## Text
────
On March 22, 1871, Hackensack Township was subdivided into three new Townships, each stretching from the Hudson River on the east to the Hackensack River in the west. The southernmost portion, the English Neighborhood, became Ridgefield Township. In 1878, the New Jersey Legislature provided for the formation of a borough within a township not exceeding four square miles. The passage of a revised Borough Act resulted in a series of subdivisions creating new boroughs. Municipalities created from Ridgefield Township (or portions thereof) were Bogota (1894), Leonia (1894), Undercliff (1894; renamed "Edgewater" in 1899), Fairview (1894), Teaneck (part) (1895), Cliffside Park (1895), Englewood (part) (1895), Palisades Park (1899). The creation of Fort Lee, New Jersey on April 18, 1904, put an end to Ridgefield Township.
────
## Stored dataset items
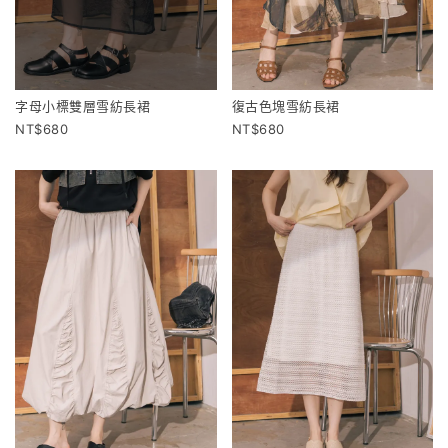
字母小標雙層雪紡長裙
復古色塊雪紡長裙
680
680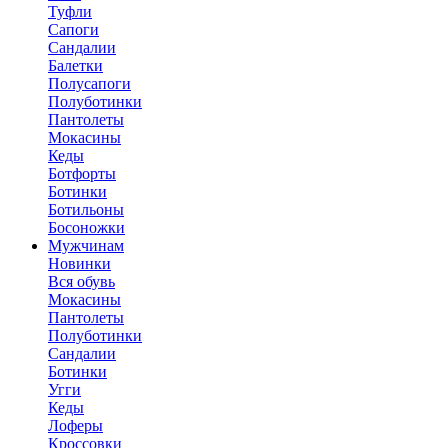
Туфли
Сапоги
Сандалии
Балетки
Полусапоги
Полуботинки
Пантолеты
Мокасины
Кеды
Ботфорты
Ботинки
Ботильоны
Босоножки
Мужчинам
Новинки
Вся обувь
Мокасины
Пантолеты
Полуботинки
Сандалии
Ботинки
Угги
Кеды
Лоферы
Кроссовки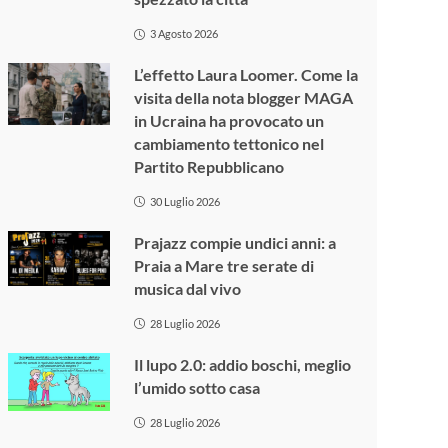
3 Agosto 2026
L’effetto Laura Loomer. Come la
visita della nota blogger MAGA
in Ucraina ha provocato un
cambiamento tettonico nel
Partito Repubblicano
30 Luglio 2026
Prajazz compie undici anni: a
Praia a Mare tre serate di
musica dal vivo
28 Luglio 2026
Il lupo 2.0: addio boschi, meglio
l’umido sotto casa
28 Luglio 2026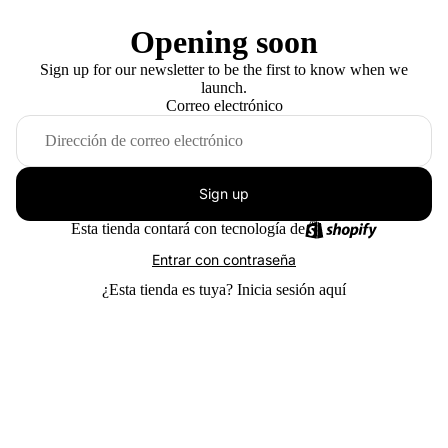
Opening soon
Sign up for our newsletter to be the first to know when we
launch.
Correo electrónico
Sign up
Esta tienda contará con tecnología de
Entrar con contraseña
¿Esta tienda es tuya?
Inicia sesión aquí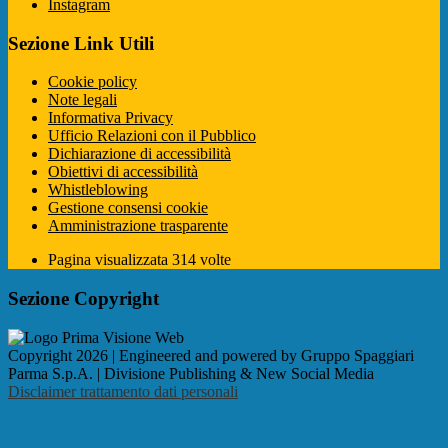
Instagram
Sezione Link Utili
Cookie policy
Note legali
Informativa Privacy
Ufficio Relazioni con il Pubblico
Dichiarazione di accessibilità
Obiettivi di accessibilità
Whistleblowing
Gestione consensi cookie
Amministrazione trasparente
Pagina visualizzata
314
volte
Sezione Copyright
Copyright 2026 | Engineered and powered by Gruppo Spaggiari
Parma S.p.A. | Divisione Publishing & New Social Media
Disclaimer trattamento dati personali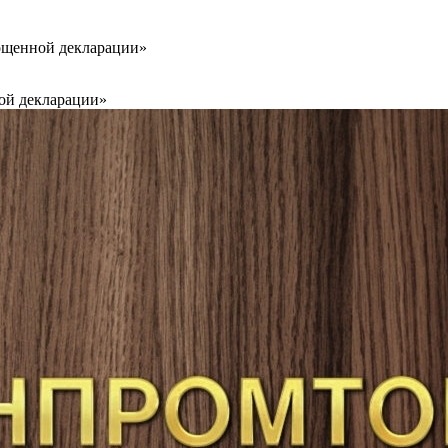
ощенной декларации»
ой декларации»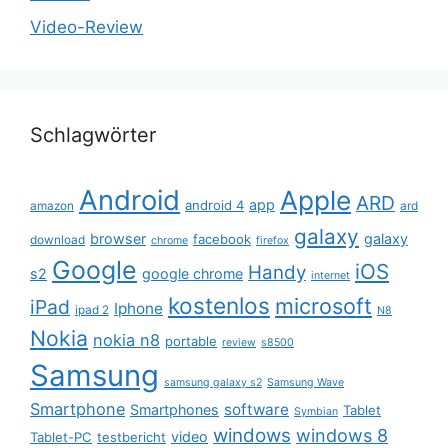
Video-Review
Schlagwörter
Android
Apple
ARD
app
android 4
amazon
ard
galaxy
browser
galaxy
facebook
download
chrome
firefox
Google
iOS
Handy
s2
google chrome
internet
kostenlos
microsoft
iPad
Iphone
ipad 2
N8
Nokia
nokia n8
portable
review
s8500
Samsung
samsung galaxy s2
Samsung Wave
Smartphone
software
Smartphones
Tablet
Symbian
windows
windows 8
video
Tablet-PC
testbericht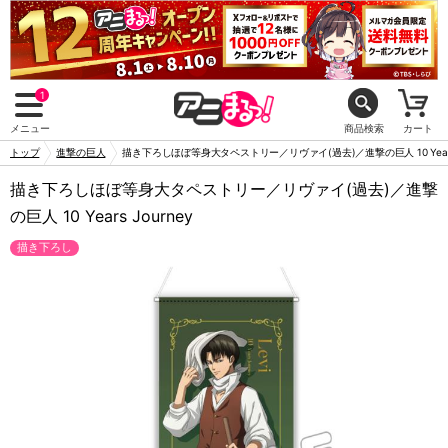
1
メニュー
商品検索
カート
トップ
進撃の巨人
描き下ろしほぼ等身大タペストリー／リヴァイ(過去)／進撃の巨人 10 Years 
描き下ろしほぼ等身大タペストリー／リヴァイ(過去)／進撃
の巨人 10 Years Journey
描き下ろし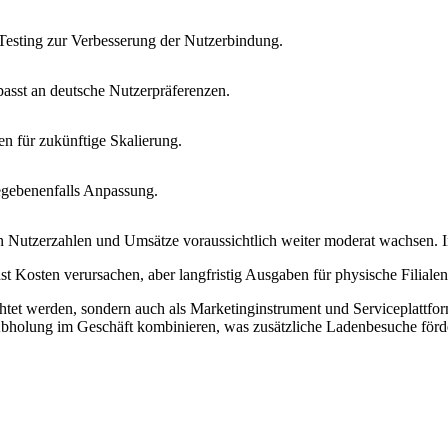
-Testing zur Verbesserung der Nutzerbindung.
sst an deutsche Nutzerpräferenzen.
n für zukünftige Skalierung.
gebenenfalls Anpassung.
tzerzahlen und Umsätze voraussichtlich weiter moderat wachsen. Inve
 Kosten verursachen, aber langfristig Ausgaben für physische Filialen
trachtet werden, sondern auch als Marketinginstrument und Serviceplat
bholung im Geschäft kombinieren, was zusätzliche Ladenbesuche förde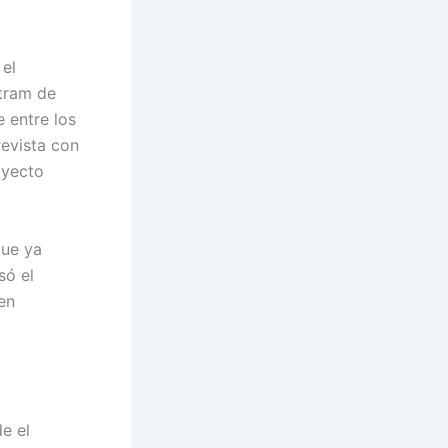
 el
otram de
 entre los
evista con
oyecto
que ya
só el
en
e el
────
## Instruction
Reproduce a passage from the text on the history of Ridgefield Township, starting at the words that include "On March 22, 1871, Hackensack" and ending after "to Ridgefield Township.".

## Your response
On March 22, 1871, Hackensack Township was subdivided into three new Townships, each stretching from the Hudson River on the east to the Hackensack River in the west. The southernmost portion, the English Neighborhood, became Ridgefield Township. In 1878, the New Jersey Legislature provided for the formation of a borough within a township not exceeding four square miles. The passage of a revised Borough Act resulted in a series of subdivisions creating new boroughs. Municipalities created from Ridgefield Township (or portions thereof) were Bogota (1894), Leonia (1894), Undercliff (1894; renamed "Edgewater" in 1899), Fairview (1894), Teaneck (part) (1895), Cliffside Park (1895), Englewood (part) (1895), Palisades Park (1899). The creation of Fort Lee, New Jersey on April 18, 1904, put an end to Ridgefield Township.